• **Exercise objective**:
From the records below, find each line with the string "hedvábí" and copy it.
---------- Data in this exercise ----------
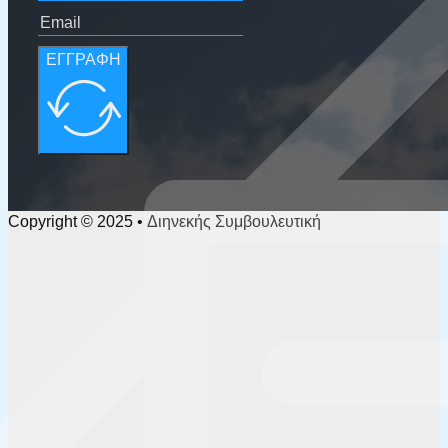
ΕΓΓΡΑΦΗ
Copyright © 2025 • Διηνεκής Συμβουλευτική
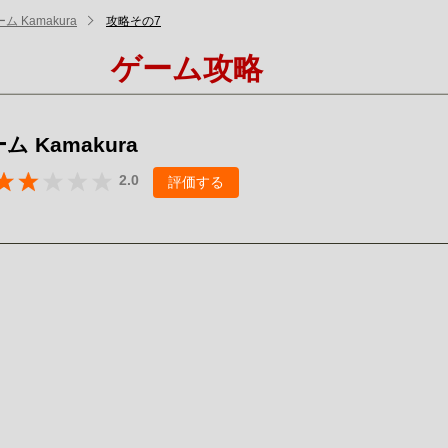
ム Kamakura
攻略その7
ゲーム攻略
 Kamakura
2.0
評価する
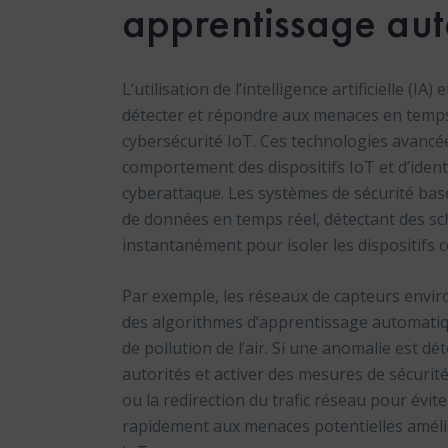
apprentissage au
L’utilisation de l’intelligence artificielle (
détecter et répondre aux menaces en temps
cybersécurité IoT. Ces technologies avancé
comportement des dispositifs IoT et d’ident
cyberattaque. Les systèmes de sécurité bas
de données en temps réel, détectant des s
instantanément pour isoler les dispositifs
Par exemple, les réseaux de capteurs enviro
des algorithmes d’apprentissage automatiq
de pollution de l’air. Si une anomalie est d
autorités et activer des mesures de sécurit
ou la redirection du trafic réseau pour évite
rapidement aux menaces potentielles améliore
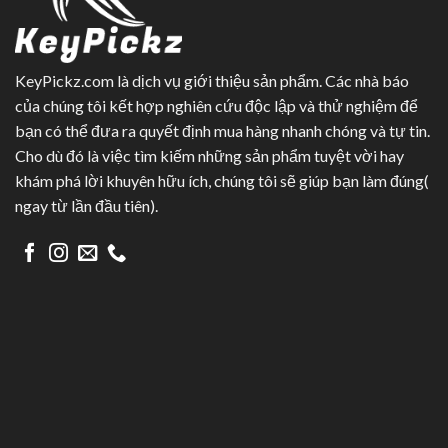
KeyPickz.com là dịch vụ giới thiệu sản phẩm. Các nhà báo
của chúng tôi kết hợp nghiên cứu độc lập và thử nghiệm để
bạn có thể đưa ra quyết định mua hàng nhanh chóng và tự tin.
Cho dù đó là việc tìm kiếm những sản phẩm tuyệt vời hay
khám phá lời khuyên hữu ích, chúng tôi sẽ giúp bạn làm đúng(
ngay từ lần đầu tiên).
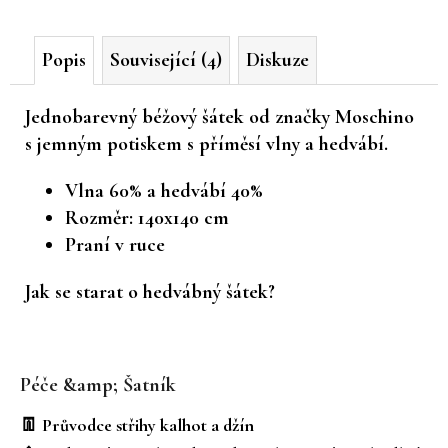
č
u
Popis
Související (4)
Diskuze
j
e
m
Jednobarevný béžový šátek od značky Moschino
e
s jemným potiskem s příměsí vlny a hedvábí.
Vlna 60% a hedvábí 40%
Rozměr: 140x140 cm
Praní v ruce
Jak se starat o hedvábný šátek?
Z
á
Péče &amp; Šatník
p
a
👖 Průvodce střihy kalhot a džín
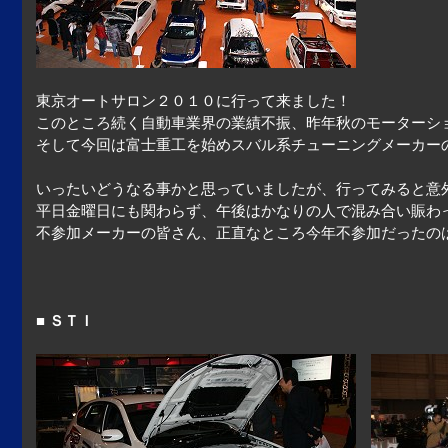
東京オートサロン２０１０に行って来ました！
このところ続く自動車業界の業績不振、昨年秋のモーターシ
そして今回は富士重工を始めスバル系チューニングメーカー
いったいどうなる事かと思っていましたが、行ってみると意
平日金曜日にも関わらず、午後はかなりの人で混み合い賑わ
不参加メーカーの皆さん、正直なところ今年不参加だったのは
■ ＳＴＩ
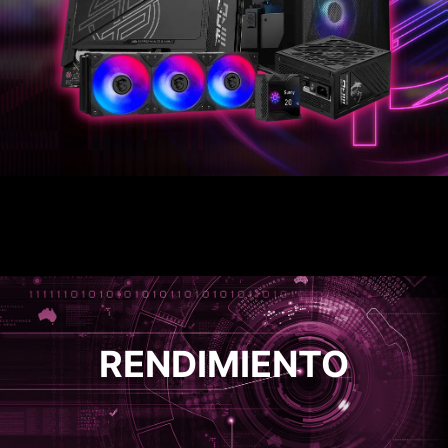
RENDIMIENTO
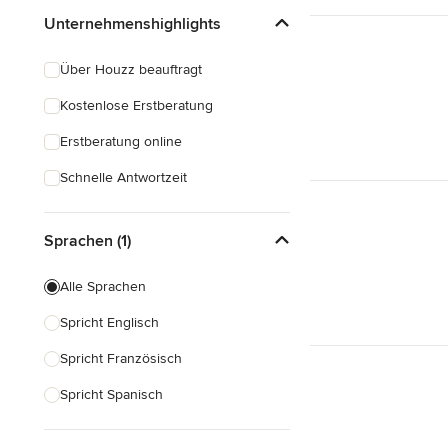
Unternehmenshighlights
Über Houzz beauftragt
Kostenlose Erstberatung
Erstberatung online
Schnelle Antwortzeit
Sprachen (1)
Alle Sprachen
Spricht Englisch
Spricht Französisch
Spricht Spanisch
----------
• **Reply to the task**:
s jemným potiskem s příměsí vlny a hedvábí.
Vlna 60% a hedvábí 40%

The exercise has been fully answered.